■ RECORD SET ■

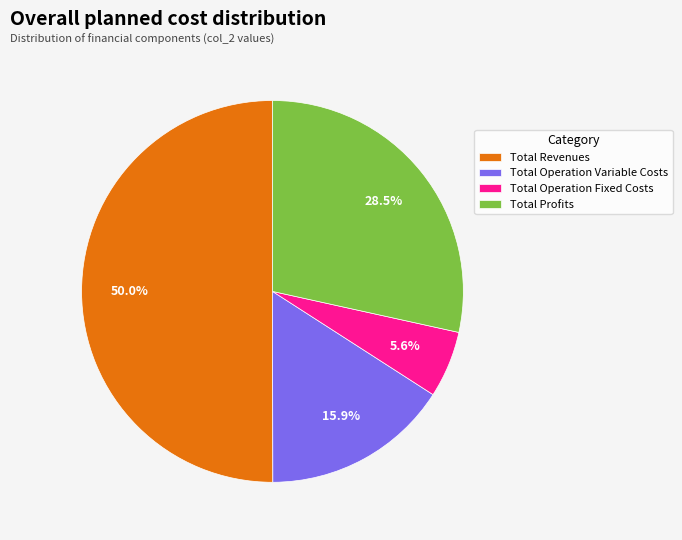

True or false: Total Profits accounts for 39% of the total.

False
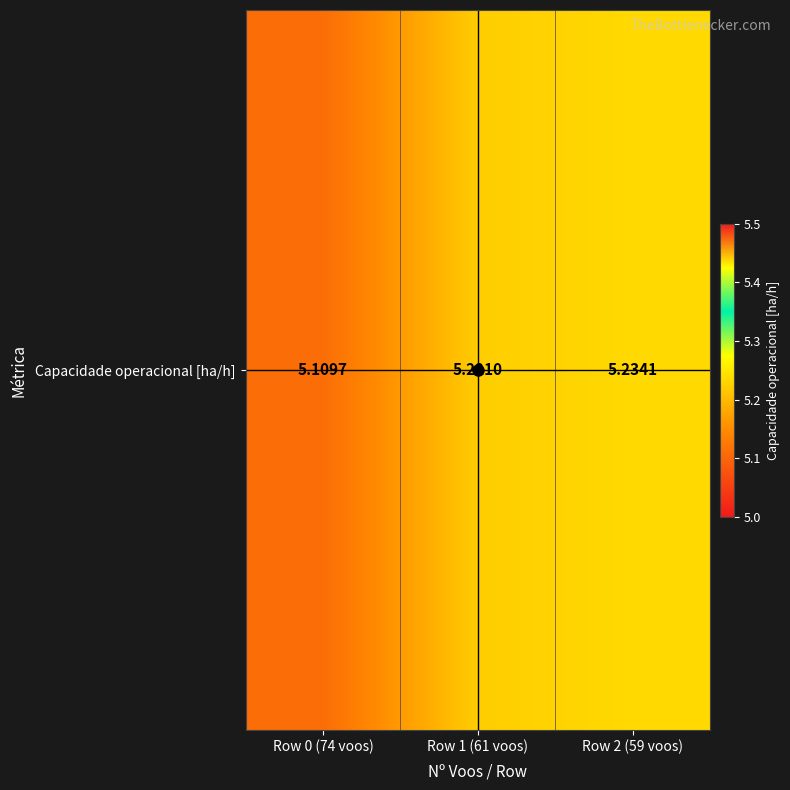

Reading left to right, list all the values displayed in this chart.

Row 0 (74 voos)=5.1	Row 1 (61 voos)=5.2	Row 2 (59 voos)=5.2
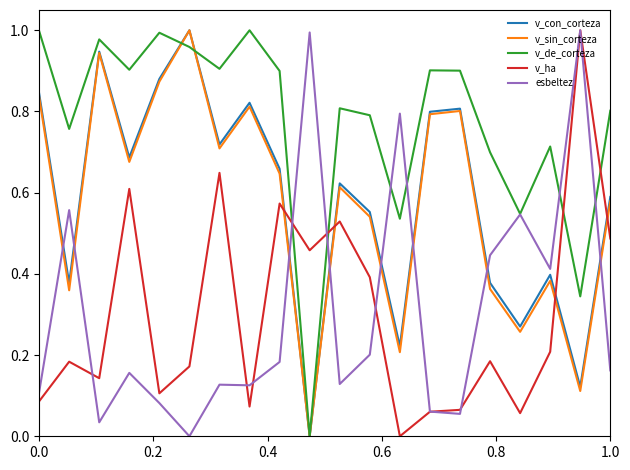

Which series has the largest total across all categories?

v_de_corteza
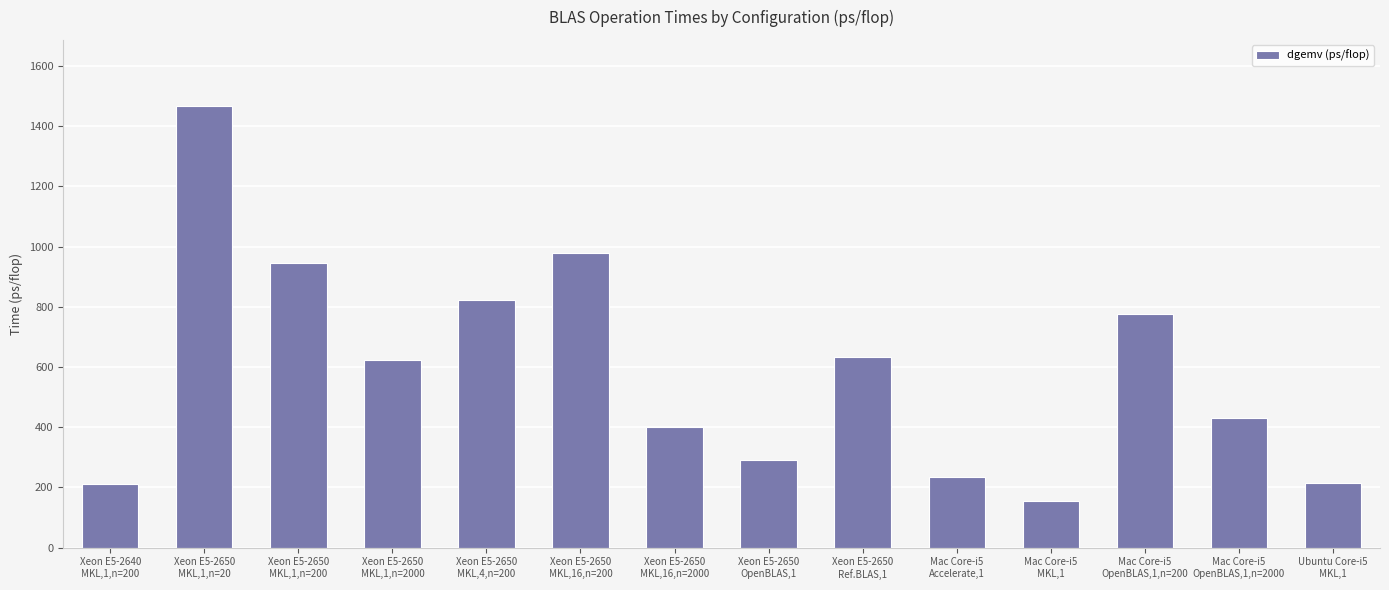

What is the ratio of the value at Mac Core-i5
MKL,1 to the value at Xeon E5-2650
MKL,4,n=200?

0.2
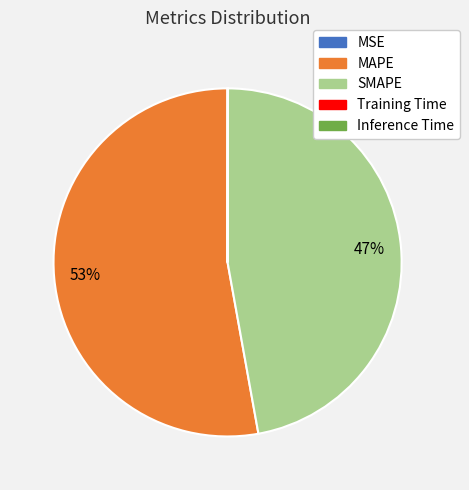

To the nearest percent, what is the average slice percentage?

20%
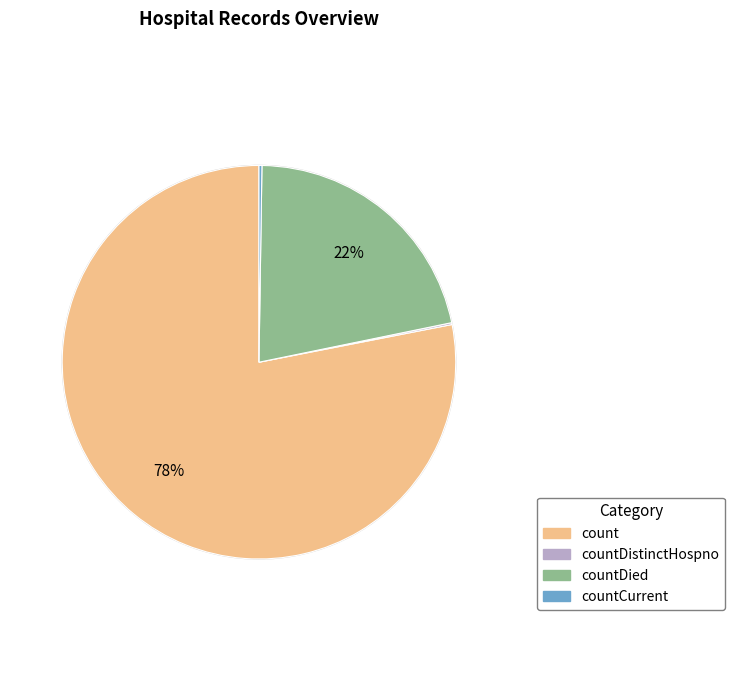

Does any single category account for the majority?

Yes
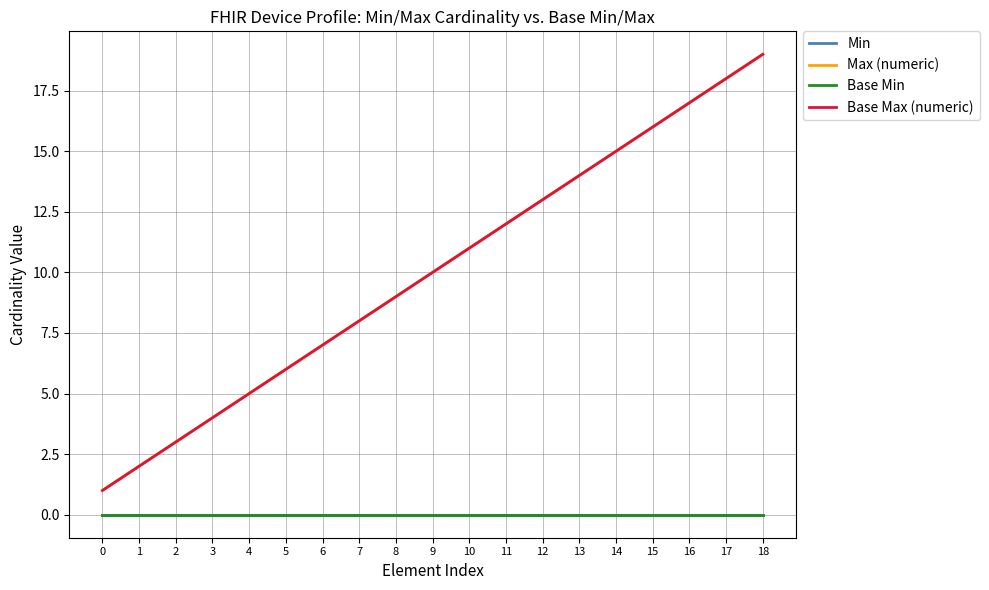

Which series has the widest spread of values?

Max (numeric)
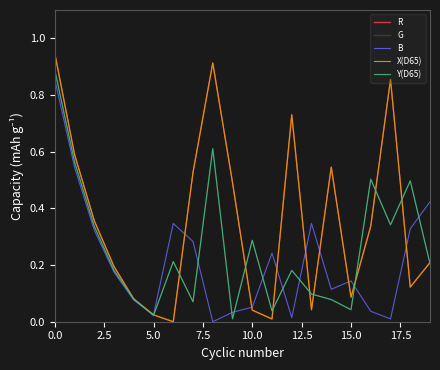

In X(D65), how many points are higher than both neighbors (excluding endpoints)?

4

■ WHAT IS REQUIRED ■
Render the records above as a Markdown table with the columns Row and Line, numbering each nonblank line in order and leaving out blank lines and the pictures.

■ SOLUTION TO THIS PROBLEM ■
| Row | Line |
|---|---|
| 1 | True or false: Total Profits accounts for 39% of the total. |
| 2 | False |
| 3 | Reading left to right, list all the values displayed in this chart. |
| 4 | Row 0 (74 voos)=5.1	Row 1 (61 voos)=5.2	Row 2 (59 voos)=5.2 |
| 5 | Which series has the largest total across all categories? |
| 6 | v_de_corteza |
| 7 | What is the ratio of the value at Mac Core-i5 |
| 8 | MKL,1 to the value at Xeon E5-2650 |
| 9 | MKL,4,n=200? |
| 10 | 0.2 |
| 11 | To the nearest percent, what is the average slice percentage? |
| 12 | 20% |
| 13 | Does any single category account for the majority? |
| 14 | Yes |
| 15 | Which series has the widest spread of values? |
| 16 | Max (numeric) |
| 17 | In X(D65), how many points are higher than both neighbors (excluding endpoints)? |
| 18 | 4 |